The Vietnamese food staple Pho (pronounced “fuh”) is loved by foodies all over the world. At its most simplistic, pho is a traditional Vietnamese noodle soup with beef, some essential herbs, and rice noodles. But over the years, especially as it began to gain popularity in the west, pho’s ingredients began to become more varied. But, despite what’s in the bowl, people everywhere are dying to take a sip of this tasty main dish. This lovely soup has a deep, rich history that’s even more interesting than the diversity of its ingredients.
Even though the birthplace of Pho is a bit murky according to historians and foodies alike, the consensus is that the dish originated in the Nam Dinh/Hanoi region in Northern Vietnam in the late 19th century. As the French took over Vietnam and the country was split into North and South Vietnam, the popularity of the dish began to spread. The two regions of Vietnam began to create two distinctly different versions of pho. Northern style pho is known to be rather simplistic. The noodle soup only has a couple slices of meat and a dash of herbs. Southern style pho, on the other hand, is known to be more of a complicated dish to make. A typical bowl of southern style pho has over a dozen ingredients including been sprouts and scallions.
Pho as a dish is thought to be based around the French food “pot at feu” or French beef stew. “Pho” is a Vietnamese reiteration of the French word “feu” meaning fire. “Pot at feu” in itself means pot on fire, which connects to the long amount of time that it often takes to make the broth for the soup. There are many similarities between the French dish and its Vietnamese counterpart, one of them being the ginger and onions that are used to flavor the broth.

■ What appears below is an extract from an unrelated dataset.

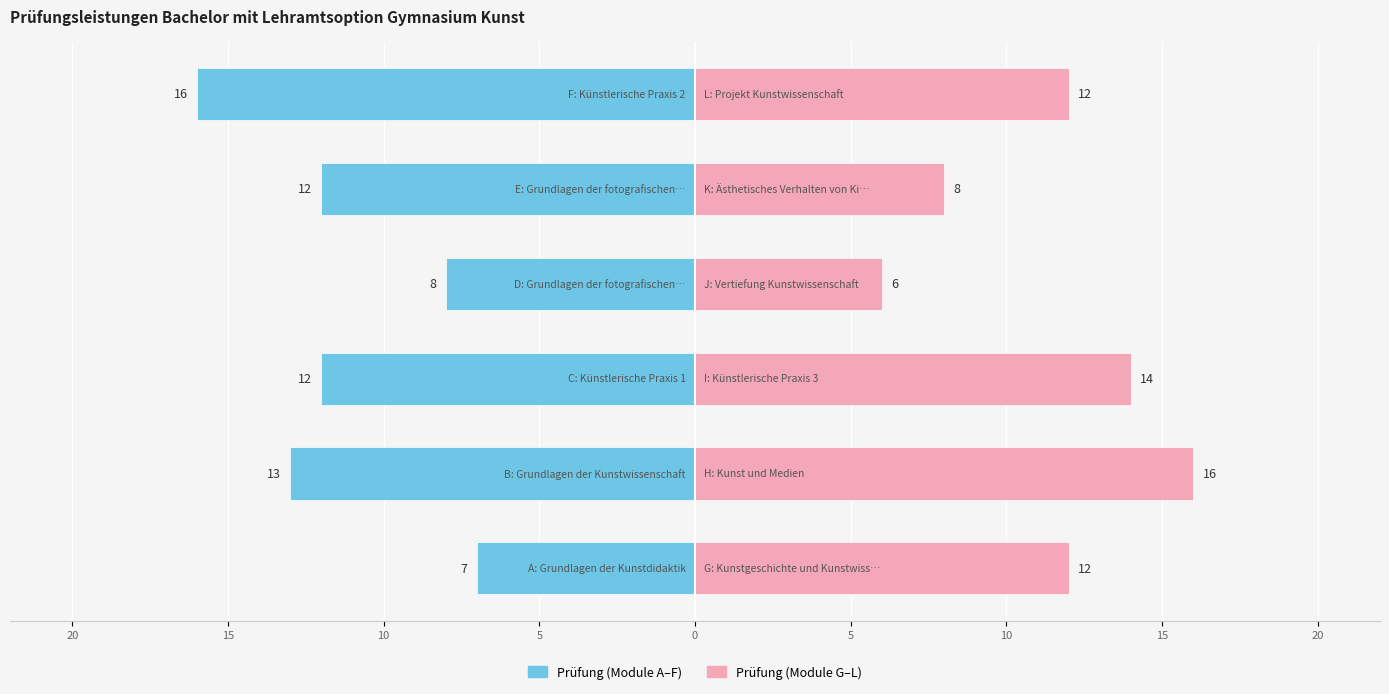

Rank the series by their maximum value, from lowest to highest.

Prüfung (Module A–F), Prüfung (Module G–L)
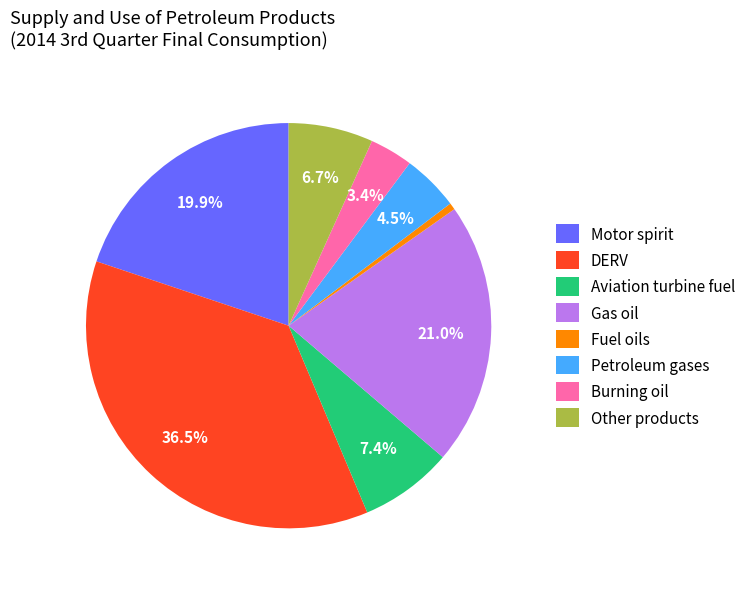

Does Aviation turbine fuel represent more than half of the total?

No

Pho’s journey to the United States dates back to the late 1970s. After the Vietnam War, refugees came to the nation looking for a better life and an escape from the Communist-ruled country. As the Vietnamese people settled down in the U.S. and began to look for work, Pho restaurants began to spring up all over America. These shops had two opportunities at hand. They were providing a taste of home for those displaced from Vietnam, and gathering new fans as Americans discovered this new found dish.
Today, there are over eight thousand Vietnamese restaurants in the United States. Vietnamese restaurants vary from mom and pop food carts to nationwide chains. Pho has exploded in popularity and has birthed many different reiterations of the Vietnamese noodle dish from all over the world. Most of today’s restaurants serve the Southern style of pho. Back when pho was first introduced to the United States, people used to have to travel out to a Vietnamese neighborhood in order to snag a bowl of pho. But, in today’s age, you’re only a Google search from exploring your own backyard and experiencing the Vietnamese culture in a bowl. Pho represents a legacy of Vietnamese food and culture that’s growing and building each day.